RECORD EXCERPTS ->
• • • • • • •
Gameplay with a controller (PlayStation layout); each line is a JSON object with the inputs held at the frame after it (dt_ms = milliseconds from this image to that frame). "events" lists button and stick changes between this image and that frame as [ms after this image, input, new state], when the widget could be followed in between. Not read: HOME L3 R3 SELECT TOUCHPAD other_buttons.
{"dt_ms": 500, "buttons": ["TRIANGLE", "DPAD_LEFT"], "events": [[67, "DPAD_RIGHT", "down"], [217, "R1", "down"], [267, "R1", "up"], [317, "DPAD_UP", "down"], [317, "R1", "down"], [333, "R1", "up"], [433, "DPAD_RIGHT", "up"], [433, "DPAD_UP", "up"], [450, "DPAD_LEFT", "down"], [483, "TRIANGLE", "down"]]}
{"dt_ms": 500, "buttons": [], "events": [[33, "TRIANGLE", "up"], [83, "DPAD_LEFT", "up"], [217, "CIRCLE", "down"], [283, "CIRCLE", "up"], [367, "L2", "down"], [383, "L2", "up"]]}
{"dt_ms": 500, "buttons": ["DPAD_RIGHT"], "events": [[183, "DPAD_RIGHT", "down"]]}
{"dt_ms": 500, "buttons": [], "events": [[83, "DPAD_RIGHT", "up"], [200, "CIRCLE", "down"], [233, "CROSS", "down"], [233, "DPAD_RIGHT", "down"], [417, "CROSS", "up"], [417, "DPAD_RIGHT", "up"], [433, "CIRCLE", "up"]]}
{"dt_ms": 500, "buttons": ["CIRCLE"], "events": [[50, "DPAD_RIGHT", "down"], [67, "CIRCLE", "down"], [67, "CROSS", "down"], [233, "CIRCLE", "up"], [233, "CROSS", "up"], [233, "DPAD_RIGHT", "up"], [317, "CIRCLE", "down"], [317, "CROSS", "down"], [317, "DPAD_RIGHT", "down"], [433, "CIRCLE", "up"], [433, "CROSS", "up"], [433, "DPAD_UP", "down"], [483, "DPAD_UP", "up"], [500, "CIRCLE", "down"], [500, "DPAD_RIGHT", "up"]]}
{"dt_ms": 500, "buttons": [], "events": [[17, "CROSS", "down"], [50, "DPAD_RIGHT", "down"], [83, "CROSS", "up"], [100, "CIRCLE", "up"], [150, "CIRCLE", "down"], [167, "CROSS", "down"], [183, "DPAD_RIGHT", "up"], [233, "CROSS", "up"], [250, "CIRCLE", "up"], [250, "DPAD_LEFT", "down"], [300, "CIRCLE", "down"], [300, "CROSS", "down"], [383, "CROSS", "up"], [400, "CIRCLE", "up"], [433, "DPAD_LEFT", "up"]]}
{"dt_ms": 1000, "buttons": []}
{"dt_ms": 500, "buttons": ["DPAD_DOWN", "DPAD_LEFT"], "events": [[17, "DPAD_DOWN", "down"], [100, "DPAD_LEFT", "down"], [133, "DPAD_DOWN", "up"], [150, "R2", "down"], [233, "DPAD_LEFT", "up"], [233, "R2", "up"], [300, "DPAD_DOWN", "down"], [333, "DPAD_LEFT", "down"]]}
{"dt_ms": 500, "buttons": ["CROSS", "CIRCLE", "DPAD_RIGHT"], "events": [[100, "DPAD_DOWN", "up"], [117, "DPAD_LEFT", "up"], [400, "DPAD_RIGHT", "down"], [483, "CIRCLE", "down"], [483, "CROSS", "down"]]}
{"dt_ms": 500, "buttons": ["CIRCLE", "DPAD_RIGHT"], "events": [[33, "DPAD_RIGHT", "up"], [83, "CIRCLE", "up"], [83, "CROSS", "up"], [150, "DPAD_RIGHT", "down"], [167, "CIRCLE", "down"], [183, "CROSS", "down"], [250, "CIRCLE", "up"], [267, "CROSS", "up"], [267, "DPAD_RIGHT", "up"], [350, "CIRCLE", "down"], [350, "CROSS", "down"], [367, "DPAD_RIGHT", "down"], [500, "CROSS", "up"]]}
• • • • • • •
EXERCISE INSTRUCTIONS ->
In full and without alteration, retype the entries above.

RESULT OF THE TASK ->
Gameplay with a controller (PlayStation layout); each line is a JSON object with the inputs held at the frame after it (dt_ms = milliseconds from this image to that frame). "events" lists button and stick changes between this image and that frame as [ms after this image, input, new state], when the widget could be followed in between. Not read: HOME L3 R3 SELECT TOUCHPAD other_buttons.
{"dt_ms": 500, "buttons": ["TRIANGLE", "DPAD_LEFT"], "events": [[67, "DPAD_RIGHT", "down"], [217, "R1", "down"], [267, "R1", "up"], [317, "DPAD_UP", "down"], [317, "R1", "down"], [333, "R1", "up"], [433, "DPAD_RIGHT", "up"], [433, "DPAD_UP", "up"], [450, "DPAD_LEFT", "down"], [483, "TRIANGLE", "down"]]}
{"dt_ms": 500, "buttons": [], "events": [[33, "TRIANGLE", "up"], [83, "DPAD_LEFT", "up"], [217, "CIRCLE", "down"], [283, "CIRCLE", "up"], [367, "L2", "down"], [383, "L2", "up"]]}
{"dt_ms": 500, "buttons": ["DPAD_RIGHT"], "events": [[183, "DPAD_RIGHT", "down"]]}
{"dt_ms": 500, "buttons": [], "events": [[83, "DPAD_RIGHT", "up"], [200, "CIRCLE", "down"], [233, "CROSS", "down"], [233, "DPAD_RIGHT", "down"], [417, "CROSS", "up"], [417, "DPAD_RIGHT", "up"], [433, "CIRCLE", "up"]]}
{"dt_ms": 500, "buttons": ["CIRCLE"], "events": [[50, "DPAD_RIGHT", "down"], [67, "CIRCLE", "down"], [67, "CROSS", "down"], [233, "CIRCLE", "up"], [233, "CROSS", "up"], [233, "DPAD_RIGHT", "up"], [317, "CIRCLE", "down"], [317, "CROSS", "down"], [317, "DPAD_RIGHT", "down"], [433, "CIRCLE", "up"], [433, "CROSS", "up"], [433, "DPAD_UP", "down"], [483, "DPAD_UP", "up"], [500, "CIRCLE", "down"], [500, "DPAD_RIGHT", "up"]]}
{"dt_ms": 500, "buttons": [], "events": [[17, "CROSS", "down"], [50, "DPAD_RIGHT", "down"], [83, "CROSS", "up"], [100, "CIRCLE", "up"], [150, "CIRCLE", "down"], [167, "CROSS", "down"], [183, "DPAD_RIGHT", "up"], [233, "CROSS", "up"], [250, "CIRCLE", "up"], [250, "DPAD_LEFT", "down"], [300, "CIRCLE", "down"], [300, "CROSS", "down"], [383, "CROSS", "up"], [400, "CIRCLE", "up"], [433, "DPAD_LEFT", "up"]]}
{"dt_ms": 1000, "buttons": []}
{"dt_ms": 500, "buttons": ["DPAD_DOWN", "DPAD_LEFT"], "events": [[17, "DPAD_DOWN", "down"], [100, "DPAD_LEFT", "down"], [133, "DPAD_DOWN", "up"], [150, "R2", "down"], [233, "DPAD_LEFT", "up"], [233, "R2", "up"], [300, "DPAD_DOWN", "down"], [333, "DPAD_LEFT", "down"]]}
{"dt_ms": 500, "buttons": ["CROSS", "CIRCLE", "DPAD_RIGHT"], "events": [[100, "DPAD_DOWN", "up"], [117, "DPAD_LEFT", "up"], [400, "DPAD_RIGHT", "down"], [483, "CIRCLE", "down"], [483, "CROSS", "down"]]}
{"dt_ms": 500, "buttons": ["CIRCLE", "DPAD_RIGHT"], "events": [[33, "DPAD_RIGHT", "up"], [83, "CIRCLE", "up"], [83, "CROSS", "up"], [150, "DPAD_RIGHT", "down"], [167, "CIRCLE", "down"], [183, "CROSS", "down"], [250, "CIRCLE", "up"], [267, "CROSS", "up"], [267, "DPAD_RIGHT", "up"], [350, "CIRCLE", "down"], [350, "CROSS", "down"], [367, "DPAD_RIGHT", "down"], [500, "CROSS", "up"]]}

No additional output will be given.